# How to simulate deterministic growth model

Hi, I am trying to simulate a Ramsey-Kass-Koopmans model that has deterministic growth and plot process of convergence to steady state. I can compute the de-trended steady state easily, however plotting the actual convergence I haven’t yet figured out. My code currently reads:

``````%%file Dynare_model\NGM\NGM_approx.mod
@#define periods=100

parameters beta delta gamma alpha g;

periods = @{periods};
varexo Z;
%trend_var(growth_factor=1+g) Z;
% Equation is: k'=A^(1-alpha) k^alpha -c +(1-delta-g)k
% if we normalize, divide by A:
%var(deflator=Z) k;
%var(deflator=Z) c;
var k;
var c;

beta = 0.98;
delta = 0.01;
alpha = 0.3;
gamma = 2.0;
g=0.05;

model;
(c)^(1-gamma)/c = beta*((c(+1))^(1-gamma)/c(+1))*(1+alpha*Z(-1)^(1-alpha)*k(-1)^(alpha)/k(-1)-delta-g);
k = Z(-1)^(1-alpha)*k(-1)^alpha - c + (1-delta-g)*k(-1);
end;

initval;
k = 0.7;
c = 1.0;
end;

shock_vals_Z = cumprod((1+g)*ones(@{periods},1));
shocks;
var Z;
periods 1:@{periods};
values (shock_vals_Z);
end;

endval;
Z = 1*(1+g)^(@{periods}+1);
k =Z*(1+g)*(delta+g)^(1/alpha-1);
end;

stoch_simul(periods=@{periods});
%perfect_foresight_setup(periods=@{periods});

%perfect_foresight_solver;
rplot k c;
``````

any suggestions?

You cannot call `steady` to compute a steady state in a trending model.

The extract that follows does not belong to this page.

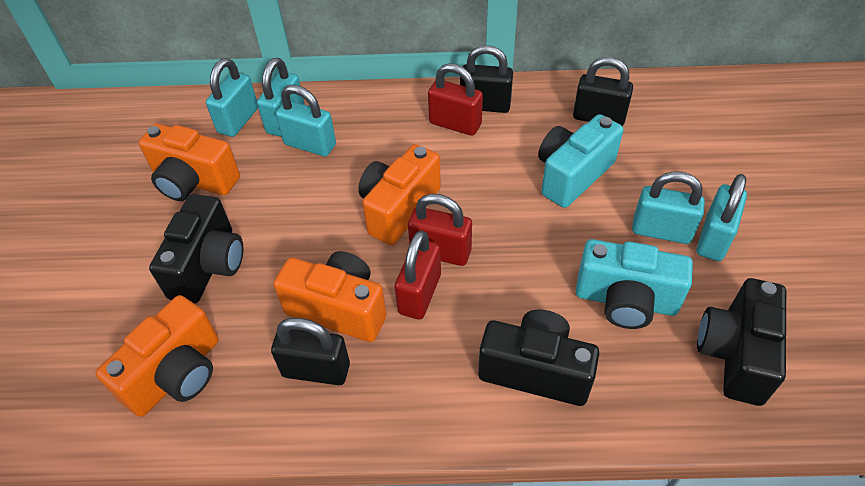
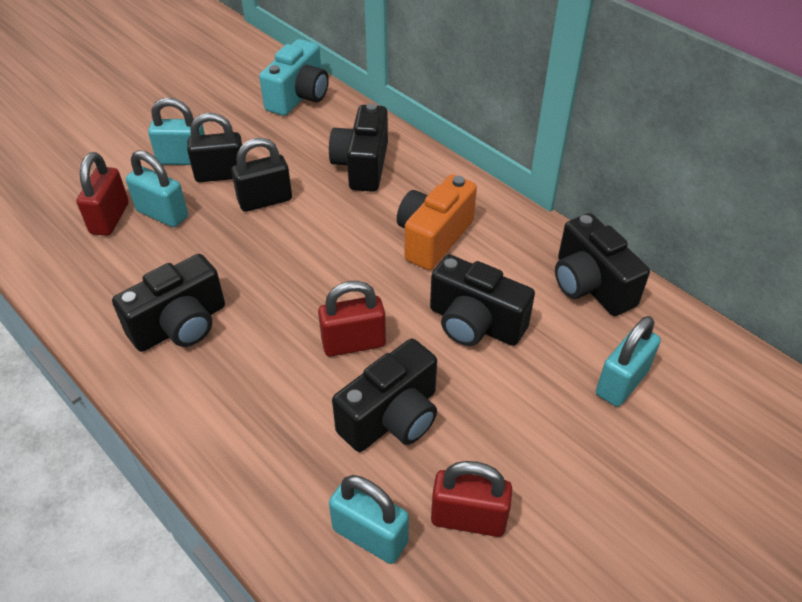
black camera: [149,194,243,304] [478,310,600,406] [697,278,786,406] = 3 -> [112,254,225,352] [329,103,388,192] [332,339,437,452] [430,255,535,346] [555,213,650,316] = 5
black padlock: [271,318,350,385] [460,45,513,113] [573,57,633,126] = 3 -> [187,113,242,182] [231,138,292,212] = 2
orange camera: [95,295,219,417] [139,124,240,201] [274,251,387,342] [358,144,441,245] = 4 -> [397,174,477,270] = 1
turquoise camera: [538,114,624,208] [576,239,693,329] = 2 -> [259,39,329,116] = 1
turquoise padlock: [206,58,258,137] [257,58,305,137] [276,85,336,156] [632,171,705,244] [696,174,747,261] = 5 -> [126,150,188,227] [148,98,205,165] [329,475,409,564] [596,316,661,407] = 4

Thanks so much for the reply.

Then how do I compute the detrended model and plot convergence to the detrended steady state? If you look at the commented-out section I tried to do exactly this with a trend_var and the perfect_foresight_solver. This does not actually let me track convergence though. Do I need to manually detrend? I’ve tried this too, with no luck.